# MiVOS
**Repository Path**: AI52CV/MiVOS
## Basic Information
- **Project Name**: MiVOS
- **Description**: Modular Interactive Video Object Segmentation: Interaction-to-Mask, Propagation and Difference-Aware Fusion
论文地址:https://github.com/52CV/CVPR-2021-Papers/blob/main
代码原地址:https://github.com/hkchengrex/MiVOS
- **Primary Language**: Unknown
- **License**: Not specified
- **Default Branch**: main
- **Homepage**: None
- **GVP Project**: No
## Statistics
- **Stars**: 2
- **Forks**: 1
- **Created**: 2021-04-02
- **Last Updated**: 2021-11-17
## Categories & Tags
**Categories**: Uncategorized
**Tags**: None
## README
# Modular Interactive Video Object Segmentation: Interaction-to-Mask, Propagation and Difference-Aware Fusion (MiVOS)

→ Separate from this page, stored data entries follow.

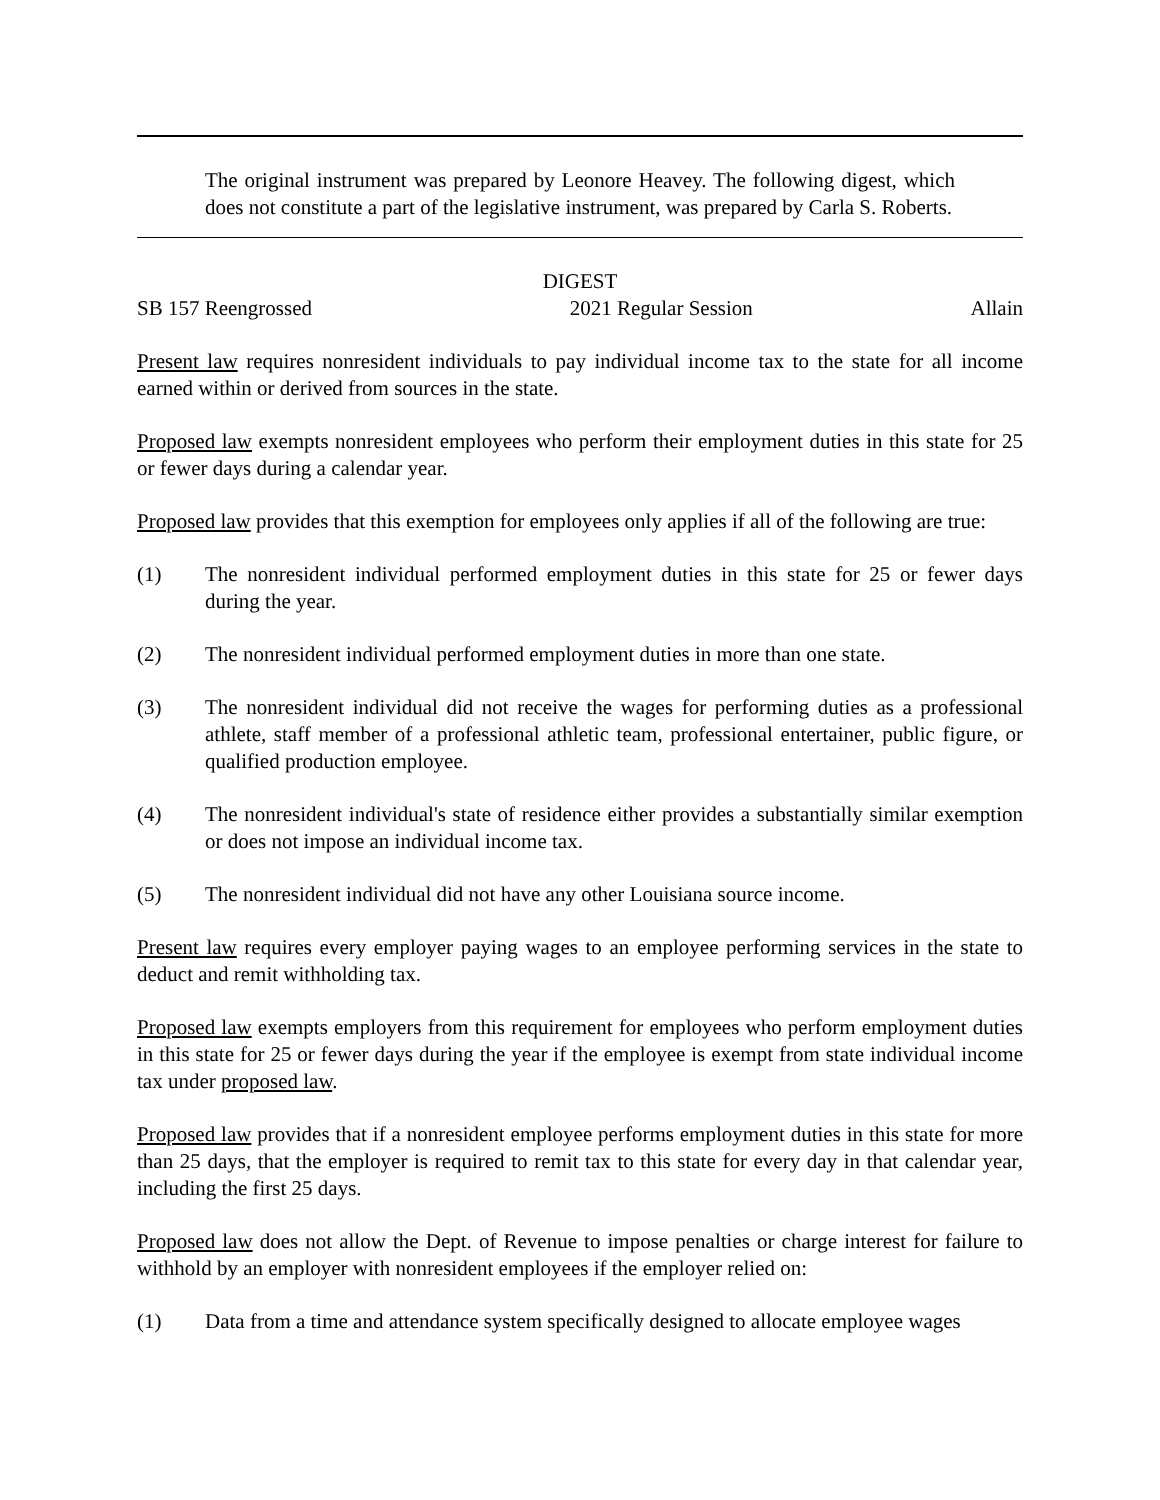The original instrument was prepared by Leonore Heavey. The following digest, which does not constitute a part of the legislative instrument, was prepared by Carla S. Roberts.
DIGEST
SB 157 Reengrossed 2021 Regular Session Allain
Present law requires nonresident individuals to pay individual income tax to the state for all income earned within or derived from sources in the state.
Proposed law exempts nonresident employees who perform their employment duties in this state for 25 or fewer days during a calendar year.
Proposed law provides that this exemption for employees only applies if all of the following are true:
(1) The nonresident individual performed employment duties in this state for 25 or fewer days during the year.
(2) The nonresident individual performed employment duties in more than one state.
(3) The nonresident individual did not receive the wages for performing duties as a professional athlete, staff member of a professional athletic team, professional entertainer, public figure, or qualified production employee.
(4) The nonresident individual's state of residence either provides a substantially similar exemption or does not impose an individual income tax.
(5) The nonresident individual did not have any other Louisiana source income.
Present law requires every employer paying wages to an employee performing services in the state to deduct and remit withholding tax.
Proposed law exempts employers from this requirement for employees who perform employment duties in this state for 25 or fewer days during the year if the employee is exempt from state individual income tax under proposed law.
Proposed law provides that if a nonresident employee performs employment duties in this state for more than 25 days, that the employer is required to remit tax to this state for every day in that calendar year, including the first 25 days.
Proposed law does not allow the Dept. of Revenue to impose penalties or charge interest for failure to withhold by an employer with nonresident employees if the employer relied on:
(1) Data from a time and attendance system specifically designed to allocate employee wages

[Ho Kei Cheng](https://hkchengrex.github.io/), Yu-Wing Tai, Chi-Keung Tang
CVPR 2021
[[arXiv]](https://arxiv.org/abs/2103.07941) [[Paper PDF]](https://arxiv.org/pdf/2103.07941.pdf) [[Project Page]](https://hkchengrex.github.io/MiVOS/) [[Demo]](https://hkchengrex.github.io/MiVOS/video.html#partb) [[Papers with Code]](https://paperswithcode.com/task/interactive-video-object-segmentation)
  
Credit (left to right): DAVIS 2017, [Academy of Historical Fencing](https://youtu.be/966ulgwEcyc), [Modern History TV](https://youtu.be/e_D1ZQ7Hu0g)
We manage the project using three different repositories (which are actually in the paper title). This is the main repo, see also [Mask-Propagation](https://github.com/hkchengrex/Mask-Propagation) and [Scribble-to-Mask](https://github.com/hkchengrex/Scribble-to-Mask).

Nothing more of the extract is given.